_GOAL OF THE EXERCISE_
Begin at the top of the records and copy each line exactly. The line containing "mendengar kamu akan" is the last one to include.

[MATERIAL PROVIDED Boundary: Start]

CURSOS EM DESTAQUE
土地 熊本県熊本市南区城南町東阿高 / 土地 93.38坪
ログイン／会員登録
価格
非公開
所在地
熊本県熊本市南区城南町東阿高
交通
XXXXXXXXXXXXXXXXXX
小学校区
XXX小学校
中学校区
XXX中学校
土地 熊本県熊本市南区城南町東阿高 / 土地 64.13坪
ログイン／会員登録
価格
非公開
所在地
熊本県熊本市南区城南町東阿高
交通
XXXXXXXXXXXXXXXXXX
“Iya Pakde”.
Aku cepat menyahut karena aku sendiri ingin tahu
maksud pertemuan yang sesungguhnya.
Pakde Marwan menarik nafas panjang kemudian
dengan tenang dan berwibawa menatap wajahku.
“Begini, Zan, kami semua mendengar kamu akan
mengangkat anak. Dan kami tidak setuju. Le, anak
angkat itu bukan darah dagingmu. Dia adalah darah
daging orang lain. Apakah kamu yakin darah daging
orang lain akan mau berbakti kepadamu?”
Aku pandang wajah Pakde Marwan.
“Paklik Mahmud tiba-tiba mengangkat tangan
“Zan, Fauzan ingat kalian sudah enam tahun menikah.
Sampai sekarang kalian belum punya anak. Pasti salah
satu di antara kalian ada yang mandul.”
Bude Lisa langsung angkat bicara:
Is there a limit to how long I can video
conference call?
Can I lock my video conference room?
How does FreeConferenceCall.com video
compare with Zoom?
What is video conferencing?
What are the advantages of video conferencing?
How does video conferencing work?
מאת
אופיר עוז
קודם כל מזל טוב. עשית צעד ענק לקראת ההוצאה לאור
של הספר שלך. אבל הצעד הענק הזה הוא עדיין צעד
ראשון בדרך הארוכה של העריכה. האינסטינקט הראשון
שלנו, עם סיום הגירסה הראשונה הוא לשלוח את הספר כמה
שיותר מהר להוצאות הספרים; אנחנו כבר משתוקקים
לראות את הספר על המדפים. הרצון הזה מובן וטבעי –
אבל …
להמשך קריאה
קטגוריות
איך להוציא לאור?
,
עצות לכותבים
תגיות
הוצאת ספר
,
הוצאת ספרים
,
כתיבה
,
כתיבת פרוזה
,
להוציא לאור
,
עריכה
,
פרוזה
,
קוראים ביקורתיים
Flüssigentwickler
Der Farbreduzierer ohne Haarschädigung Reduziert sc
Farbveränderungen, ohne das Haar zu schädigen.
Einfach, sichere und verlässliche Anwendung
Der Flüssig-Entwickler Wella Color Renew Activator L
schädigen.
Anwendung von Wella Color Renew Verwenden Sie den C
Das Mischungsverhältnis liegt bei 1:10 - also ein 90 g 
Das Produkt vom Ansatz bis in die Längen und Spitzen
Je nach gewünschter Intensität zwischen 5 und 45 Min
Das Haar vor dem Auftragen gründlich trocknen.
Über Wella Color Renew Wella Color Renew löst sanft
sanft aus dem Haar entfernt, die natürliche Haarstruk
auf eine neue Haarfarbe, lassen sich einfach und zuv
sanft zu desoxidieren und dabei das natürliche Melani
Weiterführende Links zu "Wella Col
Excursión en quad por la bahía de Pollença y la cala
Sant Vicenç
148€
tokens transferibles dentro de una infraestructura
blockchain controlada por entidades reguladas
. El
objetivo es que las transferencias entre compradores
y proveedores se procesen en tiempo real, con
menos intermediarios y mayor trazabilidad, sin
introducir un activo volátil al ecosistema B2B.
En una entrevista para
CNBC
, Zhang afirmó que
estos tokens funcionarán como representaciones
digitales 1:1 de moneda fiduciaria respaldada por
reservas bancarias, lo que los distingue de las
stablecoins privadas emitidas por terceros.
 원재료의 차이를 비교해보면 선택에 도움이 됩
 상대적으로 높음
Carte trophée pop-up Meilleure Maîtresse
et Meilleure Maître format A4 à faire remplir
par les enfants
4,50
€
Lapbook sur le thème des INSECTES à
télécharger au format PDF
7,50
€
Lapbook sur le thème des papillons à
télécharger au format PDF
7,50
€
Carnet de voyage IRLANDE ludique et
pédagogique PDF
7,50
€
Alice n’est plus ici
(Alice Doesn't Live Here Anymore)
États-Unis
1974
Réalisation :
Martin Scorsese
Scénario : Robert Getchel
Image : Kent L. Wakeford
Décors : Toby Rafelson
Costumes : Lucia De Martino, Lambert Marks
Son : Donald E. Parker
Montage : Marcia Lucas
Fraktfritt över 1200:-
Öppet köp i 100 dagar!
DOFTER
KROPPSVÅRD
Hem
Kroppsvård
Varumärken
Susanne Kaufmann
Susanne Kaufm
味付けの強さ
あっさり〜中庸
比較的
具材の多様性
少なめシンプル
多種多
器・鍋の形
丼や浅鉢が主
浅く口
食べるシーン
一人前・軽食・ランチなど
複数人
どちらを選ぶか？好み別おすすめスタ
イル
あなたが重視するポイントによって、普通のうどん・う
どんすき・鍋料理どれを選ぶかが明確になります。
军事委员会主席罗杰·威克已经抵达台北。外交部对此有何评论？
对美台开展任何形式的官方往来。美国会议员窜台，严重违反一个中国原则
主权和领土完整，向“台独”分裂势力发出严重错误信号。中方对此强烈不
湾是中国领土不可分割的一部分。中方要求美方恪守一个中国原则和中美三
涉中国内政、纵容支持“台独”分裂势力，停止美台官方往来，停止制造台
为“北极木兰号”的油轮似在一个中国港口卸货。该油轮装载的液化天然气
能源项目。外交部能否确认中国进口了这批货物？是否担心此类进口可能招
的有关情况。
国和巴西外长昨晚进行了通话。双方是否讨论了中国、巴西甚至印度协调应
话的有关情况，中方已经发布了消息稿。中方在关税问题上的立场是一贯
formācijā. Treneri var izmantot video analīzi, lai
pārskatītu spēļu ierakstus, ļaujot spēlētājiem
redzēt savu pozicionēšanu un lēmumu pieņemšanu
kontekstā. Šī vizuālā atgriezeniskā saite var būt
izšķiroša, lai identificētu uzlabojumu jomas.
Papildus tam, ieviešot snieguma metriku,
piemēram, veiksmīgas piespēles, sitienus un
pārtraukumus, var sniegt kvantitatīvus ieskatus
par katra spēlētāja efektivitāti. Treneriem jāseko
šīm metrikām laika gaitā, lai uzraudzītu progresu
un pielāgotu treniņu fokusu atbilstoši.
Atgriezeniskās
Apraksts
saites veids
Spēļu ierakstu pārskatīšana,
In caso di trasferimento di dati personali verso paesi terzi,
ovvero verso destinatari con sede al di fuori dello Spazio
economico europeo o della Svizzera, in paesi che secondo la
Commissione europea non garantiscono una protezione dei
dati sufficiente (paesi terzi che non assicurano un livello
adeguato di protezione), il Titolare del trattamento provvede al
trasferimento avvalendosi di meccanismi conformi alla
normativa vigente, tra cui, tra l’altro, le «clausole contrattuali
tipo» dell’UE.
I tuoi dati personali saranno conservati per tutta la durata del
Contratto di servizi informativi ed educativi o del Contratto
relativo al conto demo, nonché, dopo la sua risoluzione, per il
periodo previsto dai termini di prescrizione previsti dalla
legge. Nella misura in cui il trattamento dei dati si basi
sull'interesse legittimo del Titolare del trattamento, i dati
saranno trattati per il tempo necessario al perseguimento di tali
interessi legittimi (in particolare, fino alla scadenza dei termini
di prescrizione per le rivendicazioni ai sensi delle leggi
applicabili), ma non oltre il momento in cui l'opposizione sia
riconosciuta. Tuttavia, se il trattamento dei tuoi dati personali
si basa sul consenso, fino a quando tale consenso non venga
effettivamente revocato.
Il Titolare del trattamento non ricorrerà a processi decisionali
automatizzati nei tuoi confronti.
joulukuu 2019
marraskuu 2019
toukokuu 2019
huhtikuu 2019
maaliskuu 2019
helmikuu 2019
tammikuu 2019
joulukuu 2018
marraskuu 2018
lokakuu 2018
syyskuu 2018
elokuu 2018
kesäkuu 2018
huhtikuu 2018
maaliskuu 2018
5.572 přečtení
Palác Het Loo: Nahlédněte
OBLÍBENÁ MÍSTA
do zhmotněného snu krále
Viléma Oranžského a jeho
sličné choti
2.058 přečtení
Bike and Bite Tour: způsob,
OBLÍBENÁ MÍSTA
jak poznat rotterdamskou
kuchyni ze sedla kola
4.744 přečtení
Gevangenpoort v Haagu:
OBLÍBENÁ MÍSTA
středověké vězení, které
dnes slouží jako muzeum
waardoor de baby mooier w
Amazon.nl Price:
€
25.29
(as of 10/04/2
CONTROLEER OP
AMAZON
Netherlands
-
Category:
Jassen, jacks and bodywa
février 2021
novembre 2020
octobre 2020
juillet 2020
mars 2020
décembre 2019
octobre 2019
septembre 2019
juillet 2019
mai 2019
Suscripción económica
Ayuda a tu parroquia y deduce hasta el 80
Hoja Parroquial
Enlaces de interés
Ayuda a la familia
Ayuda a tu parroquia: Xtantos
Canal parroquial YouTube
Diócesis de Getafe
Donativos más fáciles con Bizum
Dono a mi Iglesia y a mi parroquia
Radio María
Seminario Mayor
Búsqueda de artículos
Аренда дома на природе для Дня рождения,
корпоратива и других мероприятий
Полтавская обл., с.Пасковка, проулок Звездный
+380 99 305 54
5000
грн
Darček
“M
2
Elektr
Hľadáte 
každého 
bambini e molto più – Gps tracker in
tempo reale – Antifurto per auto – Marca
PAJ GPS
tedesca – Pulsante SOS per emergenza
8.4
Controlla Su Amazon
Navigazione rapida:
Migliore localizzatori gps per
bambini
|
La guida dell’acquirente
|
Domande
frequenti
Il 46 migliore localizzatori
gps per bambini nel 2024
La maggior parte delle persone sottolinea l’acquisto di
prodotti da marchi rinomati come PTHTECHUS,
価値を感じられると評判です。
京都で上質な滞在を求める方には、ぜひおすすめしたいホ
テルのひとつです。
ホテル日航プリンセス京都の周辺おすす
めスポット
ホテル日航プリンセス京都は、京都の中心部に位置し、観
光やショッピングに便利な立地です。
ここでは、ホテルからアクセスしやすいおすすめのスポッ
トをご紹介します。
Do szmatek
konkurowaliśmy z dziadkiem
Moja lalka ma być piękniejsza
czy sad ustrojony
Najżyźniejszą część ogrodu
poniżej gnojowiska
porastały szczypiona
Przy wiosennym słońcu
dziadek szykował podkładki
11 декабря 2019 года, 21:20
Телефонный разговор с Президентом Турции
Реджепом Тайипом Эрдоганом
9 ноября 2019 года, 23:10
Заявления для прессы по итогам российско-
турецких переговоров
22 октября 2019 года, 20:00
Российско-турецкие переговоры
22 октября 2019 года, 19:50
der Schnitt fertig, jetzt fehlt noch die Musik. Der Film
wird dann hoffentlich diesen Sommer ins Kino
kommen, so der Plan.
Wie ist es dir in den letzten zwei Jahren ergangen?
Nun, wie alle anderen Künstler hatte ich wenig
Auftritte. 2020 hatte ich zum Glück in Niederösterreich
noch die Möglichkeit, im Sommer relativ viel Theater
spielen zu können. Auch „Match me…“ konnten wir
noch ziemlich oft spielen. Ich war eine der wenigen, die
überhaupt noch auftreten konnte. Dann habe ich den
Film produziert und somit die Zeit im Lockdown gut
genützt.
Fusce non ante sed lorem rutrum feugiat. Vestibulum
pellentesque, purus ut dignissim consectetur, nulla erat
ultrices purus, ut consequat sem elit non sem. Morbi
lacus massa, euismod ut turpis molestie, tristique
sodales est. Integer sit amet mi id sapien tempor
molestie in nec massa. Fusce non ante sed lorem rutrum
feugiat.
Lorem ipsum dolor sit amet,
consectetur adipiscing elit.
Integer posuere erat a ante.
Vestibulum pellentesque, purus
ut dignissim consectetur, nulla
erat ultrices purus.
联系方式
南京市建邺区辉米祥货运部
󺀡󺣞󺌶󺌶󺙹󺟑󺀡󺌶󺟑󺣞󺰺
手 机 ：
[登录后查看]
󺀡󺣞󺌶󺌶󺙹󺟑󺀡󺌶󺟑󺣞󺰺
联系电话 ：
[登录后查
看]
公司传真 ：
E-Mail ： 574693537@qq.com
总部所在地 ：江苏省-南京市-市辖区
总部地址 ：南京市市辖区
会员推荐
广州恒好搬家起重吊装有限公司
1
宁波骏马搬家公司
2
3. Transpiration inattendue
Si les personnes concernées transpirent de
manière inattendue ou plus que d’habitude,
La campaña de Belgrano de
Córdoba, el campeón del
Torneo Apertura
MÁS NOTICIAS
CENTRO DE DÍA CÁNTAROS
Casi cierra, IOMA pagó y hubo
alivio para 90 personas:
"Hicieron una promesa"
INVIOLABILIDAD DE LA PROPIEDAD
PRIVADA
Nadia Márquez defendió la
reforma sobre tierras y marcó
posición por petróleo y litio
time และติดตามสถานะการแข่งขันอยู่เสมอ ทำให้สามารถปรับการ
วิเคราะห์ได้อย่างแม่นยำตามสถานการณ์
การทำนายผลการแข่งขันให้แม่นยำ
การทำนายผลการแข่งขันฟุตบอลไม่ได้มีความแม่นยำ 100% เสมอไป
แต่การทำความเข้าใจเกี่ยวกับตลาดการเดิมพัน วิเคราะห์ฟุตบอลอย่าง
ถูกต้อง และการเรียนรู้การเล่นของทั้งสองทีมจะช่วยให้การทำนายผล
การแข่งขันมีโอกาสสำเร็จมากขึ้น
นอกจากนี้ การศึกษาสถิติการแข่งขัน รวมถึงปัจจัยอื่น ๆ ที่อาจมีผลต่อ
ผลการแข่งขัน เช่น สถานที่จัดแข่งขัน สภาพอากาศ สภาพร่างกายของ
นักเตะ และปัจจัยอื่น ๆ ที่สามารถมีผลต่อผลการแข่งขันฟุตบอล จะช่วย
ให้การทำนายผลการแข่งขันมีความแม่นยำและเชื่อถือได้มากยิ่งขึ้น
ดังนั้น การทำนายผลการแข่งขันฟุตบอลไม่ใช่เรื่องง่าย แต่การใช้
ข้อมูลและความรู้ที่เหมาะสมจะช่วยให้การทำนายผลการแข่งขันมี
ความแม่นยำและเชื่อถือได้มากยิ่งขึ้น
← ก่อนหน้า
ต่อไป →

[MATERIAL PROVIDED Boundary: End]

_EXERCISE RESPONSE_
CURSOS EM DESTAQUE
土地 熊本県熊本市南区城南町東阿高 / 土地 93.38坪
ログイン／会員登録
価格
非公開
所在地
熊本県熊本市南区城南町東阿高
交通
XXXXXXXXXXXXXXXXXX
小学校区
XXX小学校
中学校区
XXX中学校
土地 熊本県熊本市南区城南町東阿高 / 土地 64.13坪
ログイン／会員登録
価格
非公開
所在地
熊本県熊本市南区城南町東阿高
交通
XXXXXXXXXXXXXXXXXX
“Iya Pakde”.
Aku cepat menyahut karena aku sendiri ingin tahu
maksud pertemuan yang sesungguhnya.
Pakde Marwan menarik nafas panjang kemudian
dengan tenang dan berwibawa menatap wajahku.
“Begini, Zan, kami semua mendengar kamu akan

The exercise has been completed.